Newmont chief opens Boddington mine, believes gold could hit US$1,350/ounce this year
The president of global gold mining giant Newmont Mining Corporation warmed the hearts of Western Australians by officially opening the State's biggest ever gold mine and also pleased the gold bulls with a forecast on the precious metal's price.
Posted: Wednesday , 03 Feb 2010
PERTH - -
The gold price could rise to US$1,350/oz this year, says Newmont President Richard O'Brien who adds the yellow metal "is a safe currency."
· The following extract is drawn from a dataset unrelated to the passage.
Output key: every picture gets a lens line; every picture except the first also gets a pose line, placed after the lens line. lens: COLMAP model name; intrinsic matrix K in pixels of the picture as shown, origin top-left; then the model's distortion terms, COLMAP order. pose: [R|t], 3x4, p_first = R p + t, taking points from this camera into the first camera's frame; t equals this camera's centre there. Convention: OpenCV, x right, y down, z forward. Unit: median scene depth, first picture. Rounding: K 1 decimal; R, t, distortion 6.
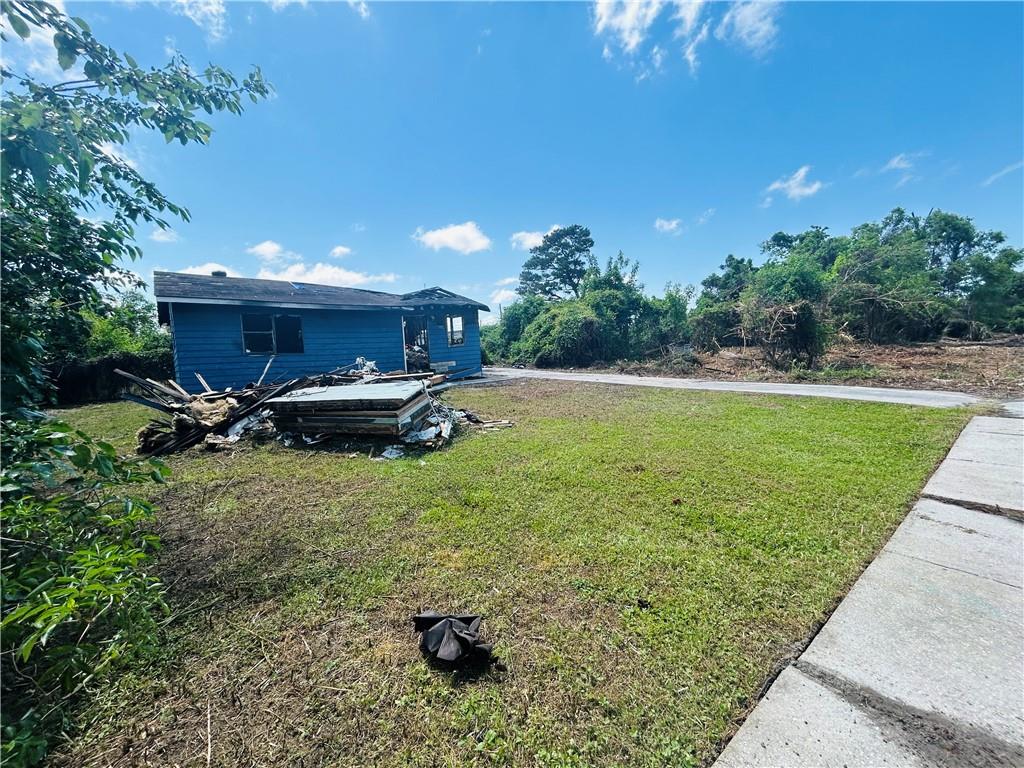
lens RADIAL K [[416.5, 0, 516.0], [0, 416.5, 389.0], [0, 0, 1]] dist [0.000157, 0.001682]
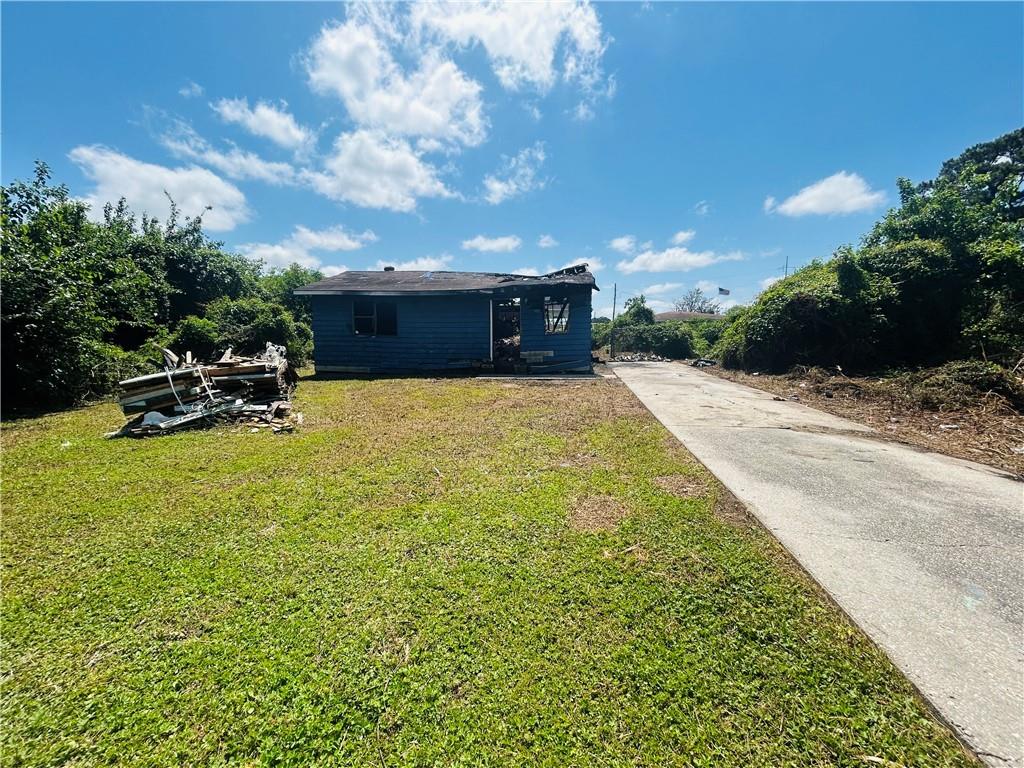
lens RADIAL K [[416.5, 0, 517.1], [0, 416.5, 381.8], [0, 0, 1]] dist [0.000157, 0.001682]
pose [[0.701330, 0.112593, -0.703888, 0.418445], [-0.097227, 0.993328, 0.062019, -0.051764], [0.706175, 0.024941, 0.707598, 0.358897]]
In his address at the opening of the company's 100% owned Boddington mine, south of Perth, he said a robust gold price would guarantee the viability of the company's huge low-grade Boddington mine which, with its massive milling capacity, will produce 1 million oz of gold per annum
A mine of this size overshadows any other single mining operation in Australia, including the big Super Pit operation in Kalgoorlie owned jointly by Barrack Gold Mines and Newmont.
Boddington will ramp up to full production by the end of the year and would be a void matching the Super Pit by ending up 4 kilometres long, 1 km wide and 700 metres deep.
Boddington was originally a shallow open cut operation mined in the 1980s by other parties but the large hard-rock low grade project spent years under study in a consortium that changed with takeovers but ended up being Newmont, Newcrest Mining Ltd and AngloGold Ashanti - with the latter two selling out in recent years.
It was a A$3 billion (US$2.65 billion) development and O'Brien said Boddington was a cornerstone asset.
Intierra Resource Intelligence said Boddington has a proven-probable reserve of 793.67 million tonnes grading 0.786 grams/tonne gold and 0.11% copper, and measured to inferred resources of 918.86 Mt @ 0.529 g/t gold and 0.087% copper.
Western Australia's Premier Colin Barnett said Boddington would inject A$770 million (US$682 million) into the local economy every year for two decades, and the mine would lift the State's gold production 20%.
With the Federal Treasury having floated the idea of the Rudd Federal Government taking up or over the mining royalties managed by the States, Barnett decided to have a dig. He said Western Australia depended on royalties to support mining communities, and breaking this link with a Federal tax could undermine the industry.